Ибн аль-Хади был поражен.
— Измена! — воскликнул он, едва дослушав рассказ. — Нам нужно предупредить эмира правоверных! Харун ар-Рашид должен узнать об измене! Задета его честь!
— Но кто решится? Кому не жаль головы? — усомнился Фадль. — Я лично не представляю, кого аллах убережет от халифского гнева.
— Что же ты предлагаешь? — горячился Ибн аль-Хади. — Знать об измене и молчать? Но это равносильно новой измене!
— На мой взгляд, нужно найти окольный путь. Пусть, к примеру, чтец прочтет халифу касыду, где будут намеки… — предложил придворный фаворит.
— Представляю, любезный Фадль, что это будут за намеки! — расхохотался аль-Амин. — Нет, уж куда безопасней начать с бегства аль-Аляви. Это здорово подорвет позиции визиря.
Ибп аль-Хади обдумывал, не стоит ли пока действительно ограничиться одним доносом, а историю с Аббасой оставить про запас, чтобы в нужный момент сокрушить ею Бармекидов.
— А где ублюдки вольноотпущенника?! — воскликнул он, вспомнив о детях. — Они будут нужны как живые доказательства.

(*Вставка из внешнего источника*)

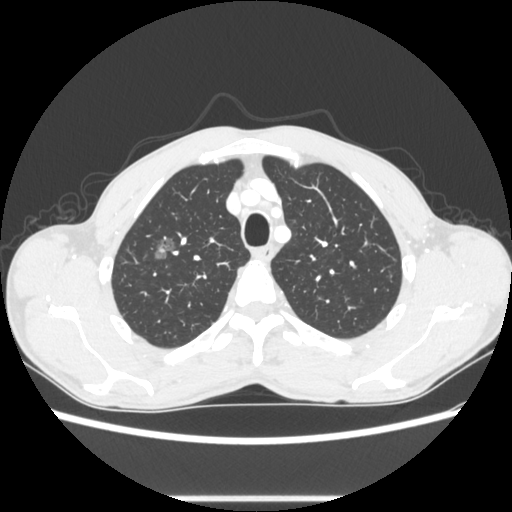
Chest CT, one axial slice; position 229 of 289 along the scan axis; reconstruction kernel STANDARD; 100 kVp; lung window (W 1500 / L -600 HU); 1.25 mm slice thickness; 512 × 512 image matrix, field of view 350 × 350 mm. Patient: male, 54 years. Case-level facts recorded for this patient, not image findings: clinical TNM (as recorded): T1a N0 M0.
Outlined on this slice (rectangle marked by the reading radiologist):
- lung tumour (recorded histology: adenocarcinoma): bounding box (x1, y1, x2, y2) in pixels: (146, 230, 180, 268)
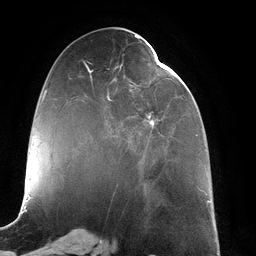
Breast MRI (dynamic contrast-enhanced), one axial slice; slice 54 of 134 in the series (ordered by position); cropped to one breast; dynamic contrast-enhanced series, time point 2 of 6 at this slice position (early post-contrast); 3 T; TE 2.7 ms, TR 6.5 ms; 256 × 256 image matrix, field of view 200 × 200 mm. Female patient.
Outlined on this slice (semi-automatically segmented with operator editing):
- enhancing-tissue mask used for the functional tumour volume (all voxels passing the contrast-enhancement thresholds inside the analysis volume; usually the tumour): box from (x=89, y=63) to (x=169, y=163) px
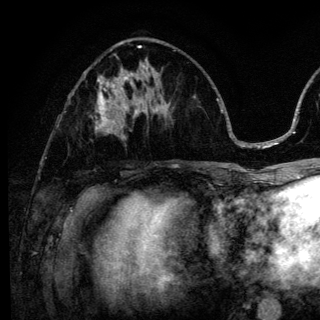
Breast MRI (dynamic contrast-enhanced), one axial slice. Slice 55 of 136 in the series (ordered by position). Cropped to one breast. Dynamic contrast-enhanced series, time point 2 of 6 at this slice position (early post-contrast). 3 T. TE 4.2 ms, TR 8.6 ms. 1.2 mm slice thickness. 320 × 320 image matrix, field of view 200 × 200 mm. Female patient.
Structures marked on this image (semi-automatically segmented with operator editing):
- enhancing-tissue mask used for the functional tumour volume (all voxels passing the contrast-enhancement thresholds inside the analysis volume; usually the tumour): bounding box (x1, y1, x2, y2) in pixels: (95, 98, 140, 139)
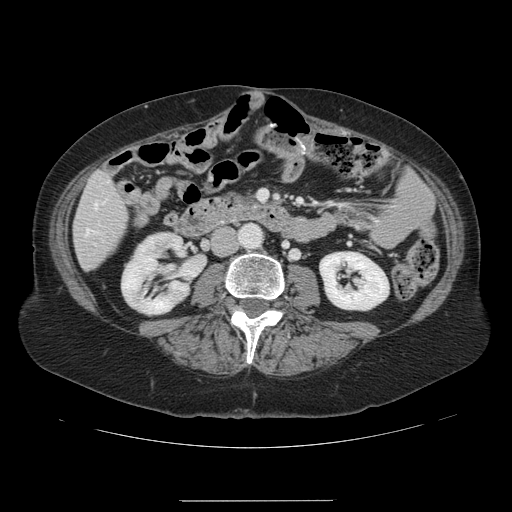
Contrast-enhanced abdominal CT, one axial slice; slice 28 of 141 in the series (ordered by position); soft-tissue window (W 400 / L 40 HU); 2.5 mm slice thickness; 512 × 512 image matrix, field of view 393 × 393 mm. From the clinical record (not read from this slice): patient: male, age 61 years at operation; diagnosis: colorectal cancer liver metastases, imaged before liver resection; multiple liver metastases: yes; largest metastasis: 7 cm; disease in both lobes: yes.
Annotated regions visible in this slice (manually delineated by an expert):
- hepatic veins: bounding box <86,203,97,234> (left, top, right, bottom; pixels)
- liver: <75,173,128,269>
- planned liver remnant (the part of the liver to remain after resection): <75,173,126,269>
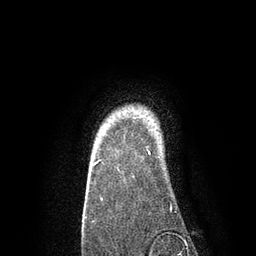
Breast MRI, one axial slice. Slice 72 of 80 in the series (ordered by position). Cropped to one breast. Dynamic contrast-enhanced series, time point 2 of 7 at this slice position (early post-contrast). 3 T. TE 2.1 ms, TR 4.7 ms. 2 mm slice thickness. 256 × 256 image matrix. Female patient.
Annotated regions visible in this slice (semi-automatically segmented with operator editing):
- enhancing-tissue mask used for the functional tumour volume (all voxels passing the contrast-enhancement thresholds inside the analysis volume; usually the tumour): bounding box (x1, y1, x2, y2) in pixels: (93, 150, 151, 166)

— Не строп из меня дурака! — обиделся Фадль. — Занялся бы сам розыском. Я послал перехватить мальчишек по пути. Но мои люди еще не вернулись.
В дверь неожиданно постучали. Фаворит встал и отворил ее. Через порог переступил чернокожий евнух. Молча остановился и склонил голову.
— Говори!
Слуга молчал. Это означало, что у него вести, которые он может сообщить лишь первому престолонаследнику.
— Мой повелитель и властелин! — произнес евнух торжественно, едва Ибн аль-Хади и Фадль, распростившись, разошлись по своим комнатам. — Прибыл гонец от сейиды Зубейды.
— Что ему надо? — спросил аль-Амин, ничуть не удивляясь позднему посещению гонца; матушка ввела почтовых наемников, которые на верховых лошадях днем и ночью доставляли ее послания в любые концы халифата[18].
— Сейида Зубейда желает видеть моего повелителя и властелина завтра утром, — доложил евнух, — у нее важное дело.
— Передай гонцу, что, если пожелает аллах, я чуть свет явлюсь пред светлые очи любимой родительницы, — ответил аль-Амин.
Через полчаса все обитатели дворца первого престолонаследника крепко спали.